* [Document extract]:

══════

This is important mama and there’s so much at stake for you and your kids. Finding a way to get the help you need as you navigate one of the most (if not the most) painful moments of your life, is a declaration that I matter! And how I get my kids through this matters.
Yes, HOW you divorce matters.
And I’m not trying to pitch or sell you anything — but rather to remind you that it is OK to ask for help and to invest in that for yourself.
I know the power of this work. I witness transformation before my eyes every day with the mamas I work with. I see the ones who couldn’t stop crying or the ones who couldn’t stop raging or the ones who felt belittled, betrayed and diminished for years — begin to heal and reemerge as their authentic selves.
It is a slice of grace to experience.
And no, it doesn’t happen overnight, or simply by thinking happy thoughts. It takes showing up, dedicating to shifting the narrative and leaning into healing. While that may sound like hard work, it’s actually a huge release.
When a woman puts down the burdens, she’s been lugging around for years that have kept her stuck in a place she no longer fits — incredible things emerge. It’s an exhale and a homecoming — and so much less painful than living a lie.

══════

* [Stored data]:

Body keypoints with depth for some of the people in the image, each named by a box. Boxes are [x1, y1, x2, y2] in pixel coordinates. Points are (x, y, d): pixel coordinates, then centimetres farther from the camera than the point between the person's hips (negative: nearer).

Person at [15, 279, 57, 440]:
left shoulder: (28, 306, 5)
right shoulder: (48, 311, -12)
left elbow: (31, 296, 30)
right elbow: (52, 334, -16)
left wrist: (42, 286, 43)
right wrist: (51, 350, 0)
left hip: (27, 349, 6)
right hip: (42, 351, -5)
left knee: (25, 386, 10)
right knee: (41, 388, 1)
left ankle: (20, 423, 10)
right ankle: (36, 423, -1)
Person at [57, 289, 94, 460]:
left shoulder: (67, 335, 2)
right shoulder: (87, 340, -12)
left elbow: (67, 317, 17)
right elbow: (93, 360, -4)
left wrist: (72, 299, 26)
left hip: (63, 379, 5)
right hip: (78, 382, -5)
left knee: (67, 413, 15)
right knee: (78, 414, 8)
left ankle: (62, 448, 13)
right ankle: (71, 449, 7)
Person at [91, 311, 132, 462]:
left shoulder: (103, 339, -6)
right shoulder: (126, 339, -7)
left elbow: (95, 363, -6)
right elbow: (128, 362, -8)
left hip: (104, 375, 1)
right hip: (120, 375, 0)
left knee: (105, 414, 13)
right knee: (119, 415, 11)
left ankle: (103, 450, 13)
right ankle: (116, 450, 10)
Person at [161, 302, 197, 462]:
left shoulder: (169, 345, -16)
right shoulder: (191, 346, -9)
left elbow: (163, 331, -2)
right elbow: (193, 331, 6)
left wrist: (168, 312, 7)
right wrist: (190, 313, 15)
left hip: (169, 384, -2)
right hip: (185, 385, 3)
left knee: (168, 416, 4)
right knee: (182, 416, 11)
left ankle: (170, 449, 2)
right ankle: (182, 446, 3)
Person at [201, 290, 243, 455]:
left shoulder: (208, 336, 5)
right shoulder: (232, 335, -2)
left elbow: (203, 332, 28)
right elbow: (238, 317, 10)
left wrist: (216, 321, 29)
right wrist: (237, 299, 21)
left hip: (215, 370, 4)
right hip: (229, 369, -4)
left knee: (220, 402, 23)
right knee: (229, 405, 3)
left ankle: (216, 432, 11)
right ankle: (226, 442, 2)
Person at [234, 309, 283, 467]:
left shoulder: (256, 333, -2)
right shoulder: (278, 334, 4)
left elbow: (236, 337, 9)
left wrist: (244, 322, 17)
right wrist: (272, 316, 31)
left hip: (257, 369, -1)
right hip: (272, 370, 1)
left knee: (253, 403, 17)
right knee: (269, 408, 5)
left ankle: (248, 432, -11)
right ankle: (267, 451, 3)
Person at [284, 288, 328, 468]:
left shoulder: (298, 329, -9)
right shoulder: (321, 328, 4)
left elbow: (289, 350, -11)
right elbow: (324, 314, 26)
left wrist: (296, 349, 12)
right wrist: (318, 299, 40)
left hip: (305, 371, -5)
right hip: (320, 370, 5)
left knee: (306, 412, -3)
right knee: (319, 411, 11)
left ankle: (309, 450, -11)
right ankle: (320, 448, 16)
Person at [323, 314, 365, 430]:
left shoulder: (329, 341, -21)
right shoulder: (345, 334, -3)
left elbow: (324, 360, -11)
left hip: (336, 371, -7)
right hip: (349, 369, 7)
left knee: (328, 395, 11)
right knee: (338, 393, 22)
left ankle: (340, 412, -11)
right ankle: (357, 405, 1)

══════

* [Work instruction]:
Pick up the piece on mothers healing through divorce after its last sentence and carry it forward.

* [Task response]:
I see the seeds that get planted and I see the flowers that bloom in that garden. But it requires investment.
And I honor the women who invest in themselves.
Don’t just take it from me. Here’s a portion of a text I received early one morning recently from a graduate of our coaching program.
It left me in tears — happy mama bear tears.
She encapsulated it all. No sugar-coating here. This mama went through hell, but found a way to be supported, to show up, to nurture herself — and to heal.
Her ex is actually mad that she doesn’t fight with him anymore. He’s confused by this calm demeanor that no longer engages in the unhealthy dance to nowhere. Frankly, he doesn’t know what to do with it or how to communicate with her.
In the midst of this process, she moved twice, bought a new home, excelled at her work, came back to herself, decompressed her nervous system, settled into a new community and best yet...became the mother she wanted to be.
Can you put a price tag on that?
You are priceless. Your wellbeing is priceless as is that of your children. Find a way to support yourself through this, mama.
We can always find funds, but we can’t always find peace if we neglect our needs.
What’s the money story you are telling yourself? Again, I don’t take financial commitments lightly — but I’ve also learned my worth throughout these years of my own ups downs and all arounds.
Anything that frees me and propels my healing is worthy of my financial investment.
I’ve learned the hard way that trying to ignore this reality only costs me more down the road in body, mind and spirit.
I don’t want that to happen to you.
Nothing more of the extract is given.